- MATERIAL PROVIDED
*** Block opens ***

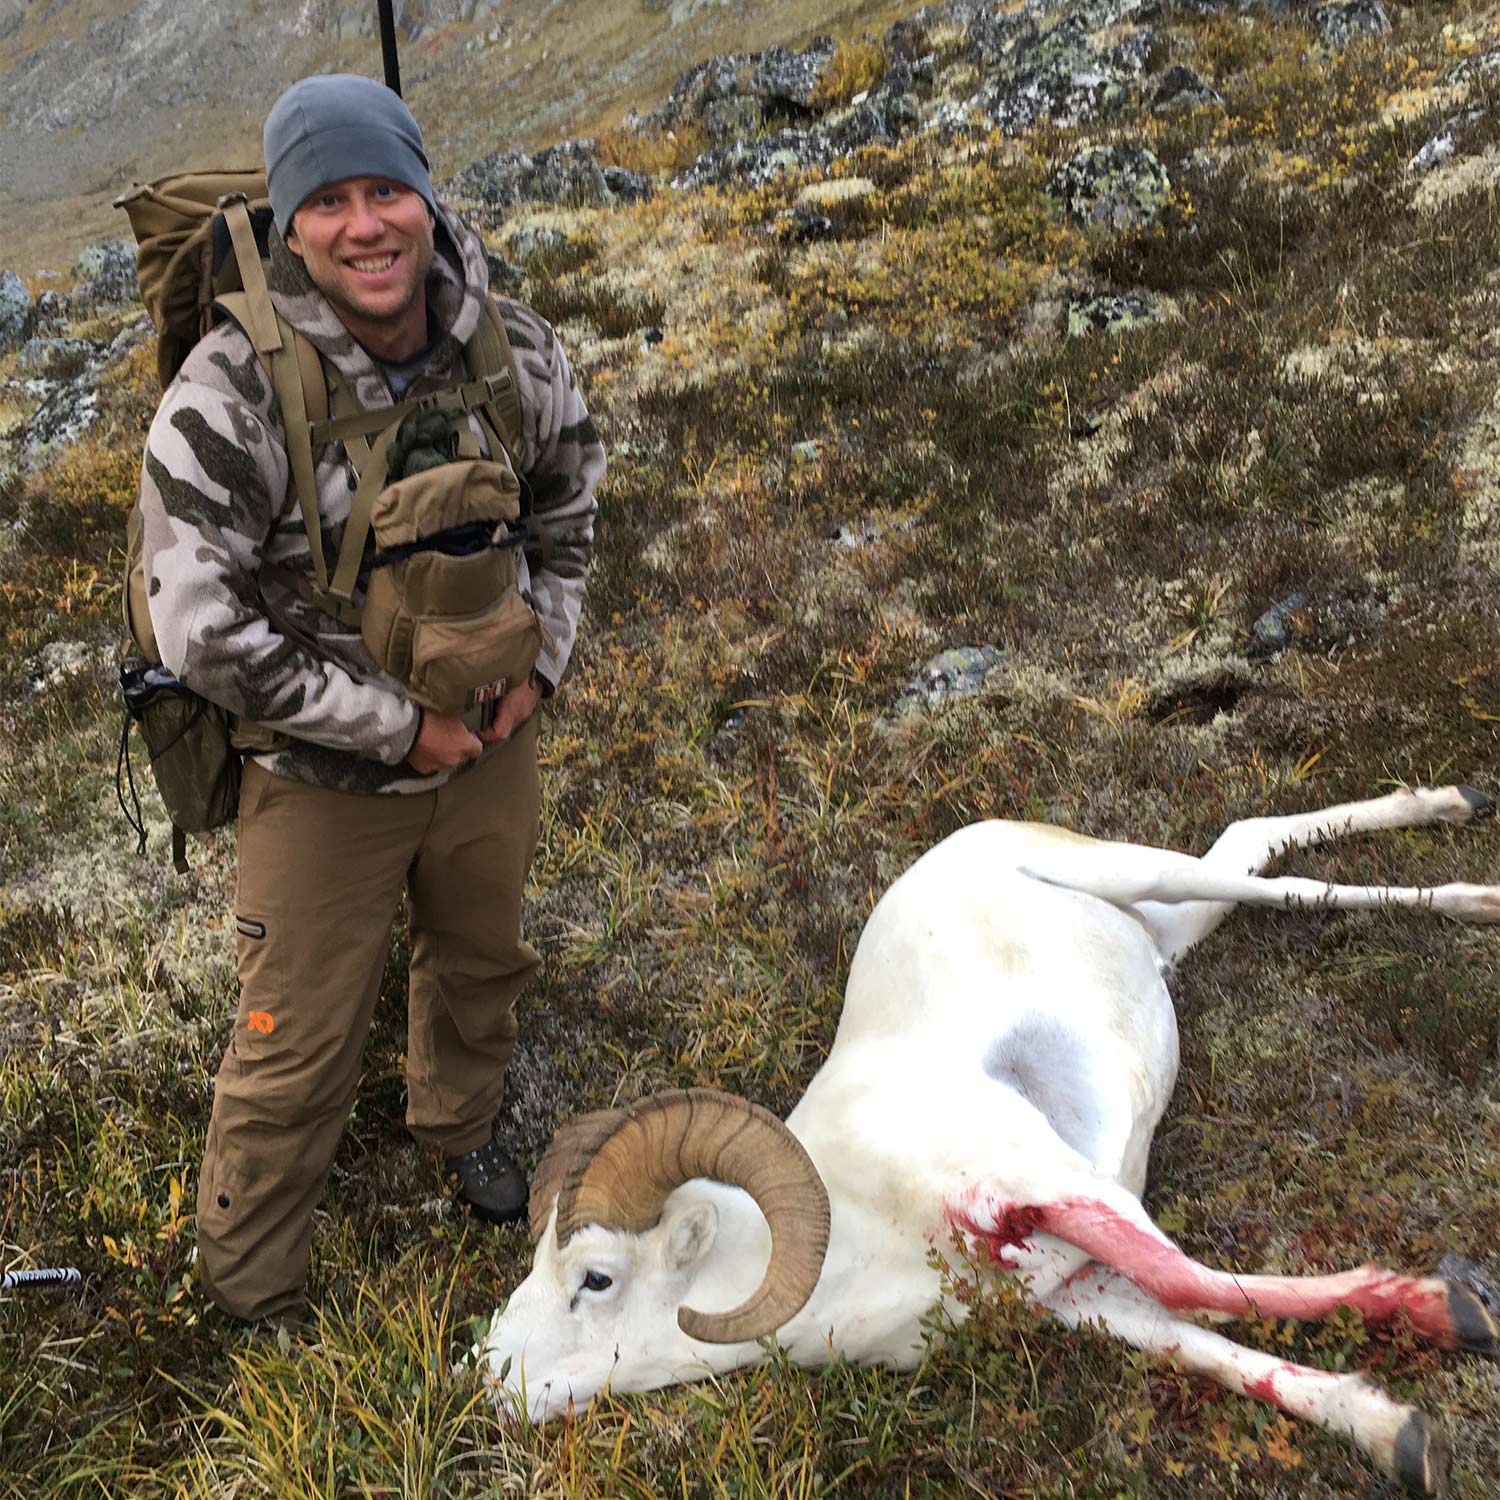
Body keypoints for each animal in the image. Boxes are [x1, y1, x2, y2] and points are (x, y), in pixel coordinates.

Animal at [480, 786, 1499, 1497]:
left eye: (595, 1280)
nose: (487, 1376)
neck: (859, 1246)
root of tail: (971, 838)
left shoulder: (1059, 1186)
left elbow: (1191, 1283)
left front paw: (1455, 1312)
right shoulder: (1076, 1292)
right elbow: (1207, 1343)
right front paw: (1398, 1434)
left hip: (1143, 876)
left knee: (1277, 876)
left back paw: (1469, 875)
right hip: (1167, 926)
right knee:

*** Block closes ***

- INSTRUCTIONS FOR THE TASK
Set down all the entries exactly as they appear, but skip any pictures.

- TASK OUTPUT
Body keypoints for each animal in the image. Boxes are [x1, y1, x2, y2] and points are (x, y), in pixel coordinates.

Animal at [480, 786, 1499, 1497]:
left eye: (595, 1280)
nose: (487, 1376)
neck: (859, 1246)
root of tail: (971, 838)
left shoulder: (1059, 1186)
left elbow: (1191, 1283)
left front paw: (1455, 1312)
right shoulder: (1076, 1292)
right elbow: (1207, 1343)
right front paw: (1398, 1434)
left hip: (1143, 876)
left knee: (1277, 876)
left back paw: (1469, 875)
right hip: (1167, 926)
right knee:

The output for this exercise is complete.